::: Source material

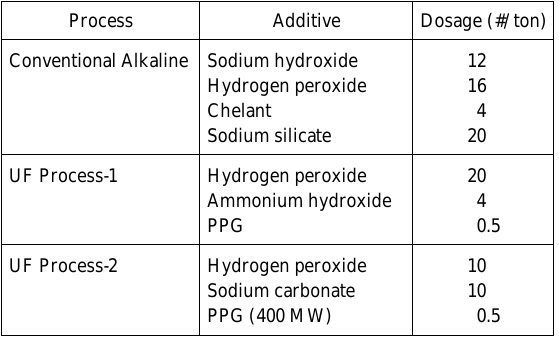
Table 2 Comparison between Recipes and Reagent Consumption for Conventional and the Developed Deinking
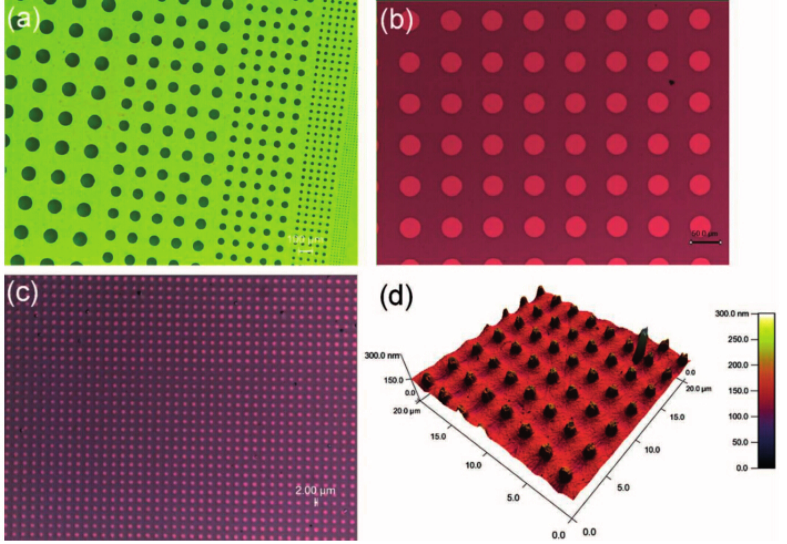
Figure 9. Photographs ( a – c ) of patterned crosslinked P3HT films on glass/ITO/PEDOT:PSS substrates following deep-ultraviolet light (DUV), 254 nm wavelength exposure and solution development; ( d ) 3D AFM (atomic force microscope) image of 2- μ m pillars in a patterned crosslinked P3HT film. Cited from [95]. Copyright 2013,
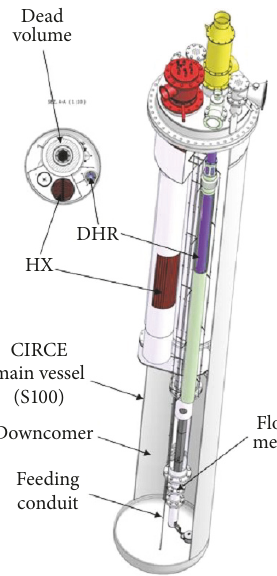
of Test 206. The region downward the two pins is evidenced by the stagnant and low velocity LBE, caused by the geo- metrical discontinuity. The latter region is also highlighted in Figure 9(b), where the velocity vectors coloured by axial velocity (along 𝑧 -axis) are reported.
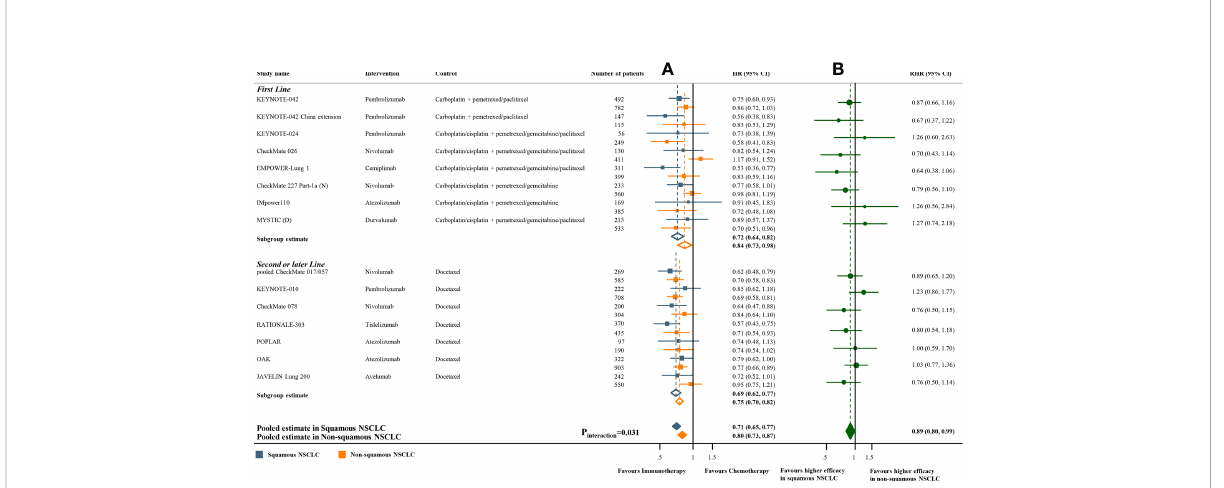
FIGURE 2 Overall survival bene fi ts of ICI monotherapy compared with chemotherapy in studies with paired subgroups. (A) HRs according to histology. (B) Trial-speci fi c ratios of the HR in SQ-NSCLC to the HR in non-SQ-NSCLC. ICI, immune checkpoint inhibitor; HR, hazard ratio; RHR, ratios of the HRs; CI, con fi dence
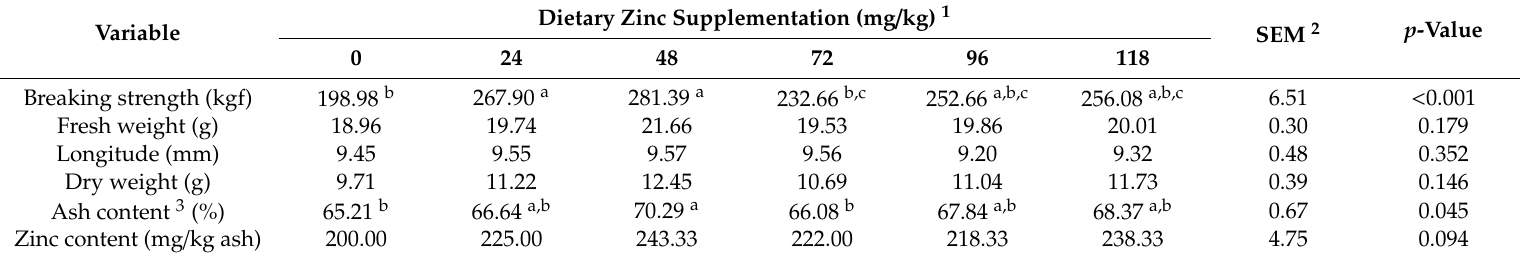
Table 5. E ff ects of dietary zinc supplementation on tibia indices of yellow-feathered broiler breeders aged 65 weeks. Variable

::::::

● **Problem to work on**
A verbatim copy of the records is needed, with all images omitted.

● **Your solution**
Table 2 Comparison between Recipes and Reagent Consumption for Conventional and the Developed Deinking
Figure 9. Photographs ( a – c ) of patterned crosslinked P3HT films on glass/ITO/PEDOT:PSS substrates following deep-ultraviolet light (DUV), 254 nm wavelength exposure and solution development; ( d ) 3D AFM (atomic force microscope) image of 2- μ m pillars in a patterned crosslinked P3HT film. Cited from [95]. Copyright 2013,
of Test 206. The region downward the two pins is evidenced by the stagnant and low velocity LBE, caused by the geo- metrical discontinuity. The latter region is also highlighted in Figure 9(b), where the velocity vectors coloured by axial velocity (along 𝑧 -axis) are reported.
FIGURE 2 Overall survival bene fi ts of ICI monotherapy compared with chemotherapy in studies with paired subgroups. (A) HRs according to histology. (B) Trial-speci fi c ratios of the HR in SQ-NSCLC to the HR in non-SQ-NSCLC. ICI, immune checkpoint inhibitor; HR, hazard ratio; RHR, ratios of the HRs; CI, con fi dence
Table 5. E ff ects of dietary zinc supplementation on tibia indices of yellow-feathered broiler breeders aged 65 weeks. Variable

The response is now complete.